WORK REQUIRED — Reproduce word for word the lines of the listing below, starting with the line that contains "Administrator Danych Osobowych" and continuing through the line that contains "Schön, dass ihr da seid!". Leave the pictures out of your answer.

DATA FOR THIS EXERCISE —
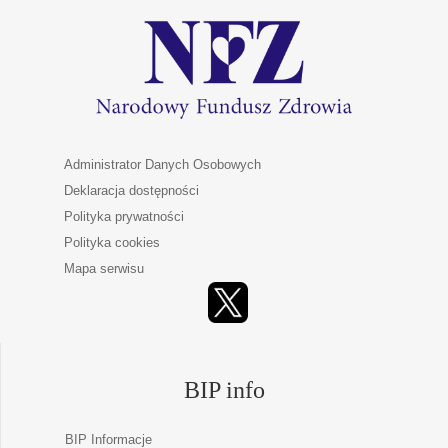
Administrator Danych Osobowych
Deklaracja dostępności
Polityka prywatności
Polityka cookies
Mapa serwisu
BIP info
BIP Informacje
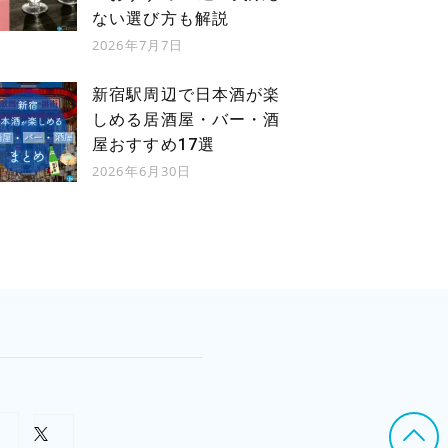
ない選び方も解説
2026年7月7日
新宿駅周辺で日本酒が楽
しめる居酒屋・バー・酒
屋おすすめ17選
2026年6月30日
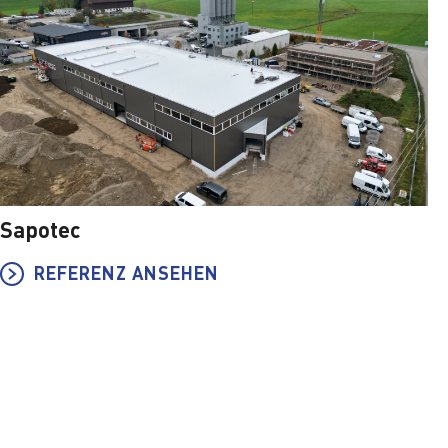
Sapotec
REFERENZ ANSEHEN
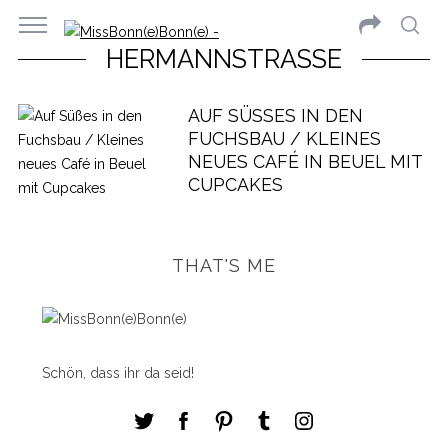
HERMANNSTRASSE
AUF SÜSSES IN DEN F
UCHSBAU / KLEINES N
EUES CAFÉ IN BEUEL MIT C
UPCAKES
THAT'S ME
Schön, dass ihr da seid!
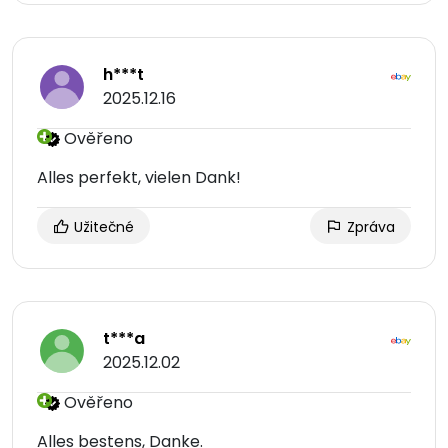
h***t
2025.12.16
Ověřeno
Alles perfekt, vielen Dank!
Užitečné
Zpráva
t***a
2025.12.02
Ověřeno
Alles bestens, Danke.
==
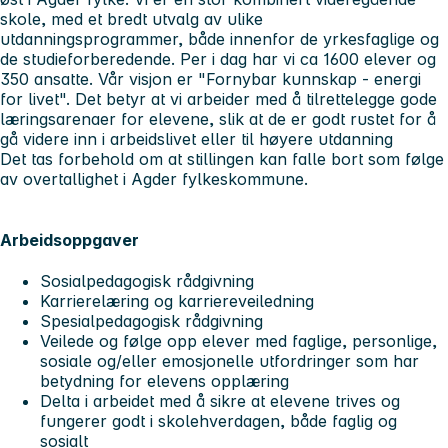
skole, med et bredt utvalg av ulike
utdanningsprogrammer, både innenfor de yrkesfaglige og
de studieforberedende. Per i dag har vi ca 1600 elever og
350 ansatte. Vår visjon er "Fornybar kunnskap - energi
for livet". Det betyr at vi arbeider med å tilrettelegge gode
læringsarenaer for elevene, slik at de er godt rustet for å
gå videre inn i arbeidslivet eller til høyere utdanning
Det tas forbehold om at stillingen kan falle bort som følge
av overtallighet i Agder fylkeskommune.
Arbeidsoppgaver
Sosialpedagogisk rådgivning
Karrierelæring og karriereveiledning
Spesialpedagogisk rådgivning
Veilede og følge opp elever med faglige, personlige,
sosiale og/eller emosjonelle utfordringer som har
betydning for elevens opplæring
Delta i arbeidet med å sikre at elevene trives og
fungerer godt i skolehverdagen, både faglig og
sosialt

SOLVED EXERCISE —
Administrator Danych Osobowych
Deklaracja dostępności
Polityka prywatności
Polityka cookies
Mapa serwisu
BIP info
BIP Informacje
ない選び方も解説
2026年7月7日
新宿駅周辺で日本酒が楽
しめる居酒屋・バー・酒
屋おすすめ17選
2026年6月30日
Sapotec
REFERENZ ANSEHEN
HERMANNSTRASSE
AUF SÜSSES IN DEN F
UCHSBAU / KLEINES N
EUES CAFÉ IN BEUEL MIT C
UPCAKES
THAT'S ME
Schön, dass ihr da seid!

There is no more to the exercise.